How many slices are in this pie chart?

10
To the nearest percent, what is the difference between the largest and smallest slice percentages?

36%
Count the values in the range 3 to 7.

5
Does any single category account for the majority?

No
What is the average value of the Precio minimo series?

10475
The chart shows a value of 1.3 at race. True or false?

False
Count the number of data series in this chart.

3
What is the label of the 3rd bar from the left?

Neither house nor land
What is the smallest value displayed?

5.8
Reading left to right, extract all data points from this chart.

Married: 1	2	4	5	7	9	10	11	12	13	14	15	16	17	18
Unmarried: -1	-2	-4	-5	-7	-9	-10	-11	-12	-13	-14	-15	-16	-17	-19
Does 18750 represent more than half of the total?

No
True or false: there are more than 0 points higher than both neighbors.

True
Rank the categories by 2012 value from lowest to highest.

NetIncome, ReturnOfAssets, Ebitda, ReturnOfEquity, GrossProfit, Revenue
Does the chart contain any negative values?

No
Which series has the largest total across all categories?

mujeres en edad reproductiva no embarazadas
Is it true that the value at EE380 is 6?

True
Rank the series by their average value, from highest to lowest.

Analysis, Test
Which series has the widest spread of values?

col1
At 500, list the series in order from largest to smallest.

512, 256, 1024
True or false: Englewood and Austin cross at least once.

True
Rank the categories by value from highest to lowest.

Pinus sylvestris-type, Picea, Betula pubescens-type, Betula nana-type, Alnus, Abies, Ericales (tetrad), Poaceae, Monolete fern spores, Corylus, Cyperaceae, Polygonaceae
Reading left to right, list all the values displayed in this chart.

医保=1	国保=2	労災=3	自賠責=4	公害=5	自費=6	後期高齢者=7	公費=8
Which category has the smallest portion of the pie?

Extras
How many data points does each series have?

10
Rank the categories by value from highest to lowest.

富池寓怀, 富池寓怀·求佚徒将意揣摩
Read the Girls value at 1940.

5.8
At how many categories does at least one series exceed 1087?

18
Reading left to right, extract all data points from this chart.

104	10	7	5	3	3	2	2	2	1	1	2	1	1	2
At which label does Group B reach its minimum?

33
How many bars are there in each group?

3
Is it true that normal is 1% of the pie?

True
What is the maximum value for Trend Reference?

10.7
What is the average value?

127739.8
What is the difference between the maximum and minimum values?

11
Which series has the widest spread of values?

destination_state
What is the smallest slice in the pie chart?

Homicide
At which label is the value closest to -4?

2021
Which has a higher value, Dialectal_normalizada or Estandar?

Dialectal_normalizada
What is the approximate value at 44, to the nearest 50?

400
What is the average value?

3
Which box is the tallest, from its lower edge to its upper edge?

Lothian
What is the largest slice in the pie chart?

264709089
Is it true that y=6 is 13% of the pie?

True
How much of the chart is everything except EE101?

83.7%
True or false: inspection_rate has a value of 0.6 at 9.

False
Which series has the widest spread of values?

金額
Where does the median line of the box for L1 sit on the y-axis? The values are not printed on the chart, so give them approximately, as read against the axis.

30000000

◇ ◇ ◇ ◇ ◇

### Task directions
Render the material above, from its first line through the line containing "At 500, list", as a Markdown table with the columns Row and Line. Number each nonblank line in order and leave out the blank ones.

### Finished exercise
| Row | Line |
|---|---|
| 1 | How many slices are in this pie chart? |
| 2 | 10 |
| 3 | To the nearest percent, what is the difference between the largest and smallest slice percentages? |
| 4 | 36% |
| 5 | Count the values in the range 3 to 7. |
| 6 | 5 |
| 7 | Does any single category account for the majority? |
| 8 | No |
| 9 | What is the average value of the Precio minimo series? |
| 10 | 10475 |
| 11 | The chart shows a value of 1.3 at race. True or false? |
| 12 | False |
| 13 | Count the number of data series in this chart. |
| 14 | 3 |
| 15 | What is the label of the 3rd bar from the left? |
| 16 | Neither house nor land |
| 17 | What is the smallest value displayed? |
| 18 | 5.8 |
| 19 | Reading left to right, extract all data points from this chart. |
| 20 | Married: 1	2	4	5	7	9	10	11	12	13	14	15	16	17	18 |
| 21 | Unmarried: -1	-2	-4	-5	-7	-9	-10	-11	-12	-13	-14	-15	-16	-17	-19 |
| 22 | Does 18750 represent more than half of the total? |
| 23 | No |
| 24 | True or false: there are more than 0 points higher than both neighbors. |
| 25 | True |
| 26 | Rank the categories by 2012 value from lowest to highest. |
| 27 | NetIncome, ReturnOfAssets, Ebitda, ReturnOfEquity, GrossProfit, Revenue |
| 28 | Does the chart contain any negative values? |
| 29 | No |
| 30 | Which series has the largest total across all categories? |
| 31 | mujeres en edad reproductiva no embarazadas |
| 32 | Is it true that the value at EE380 is 6? |
| 33 | True |
| 34 | Rank the series by their average value, from highest to lowest. |
| 35 | Analysis, Test |
| 36 | Which series has the widest spread of values? |
| 37 | col1 |
| 38 | At 500, list the series in order from largest to smallest. |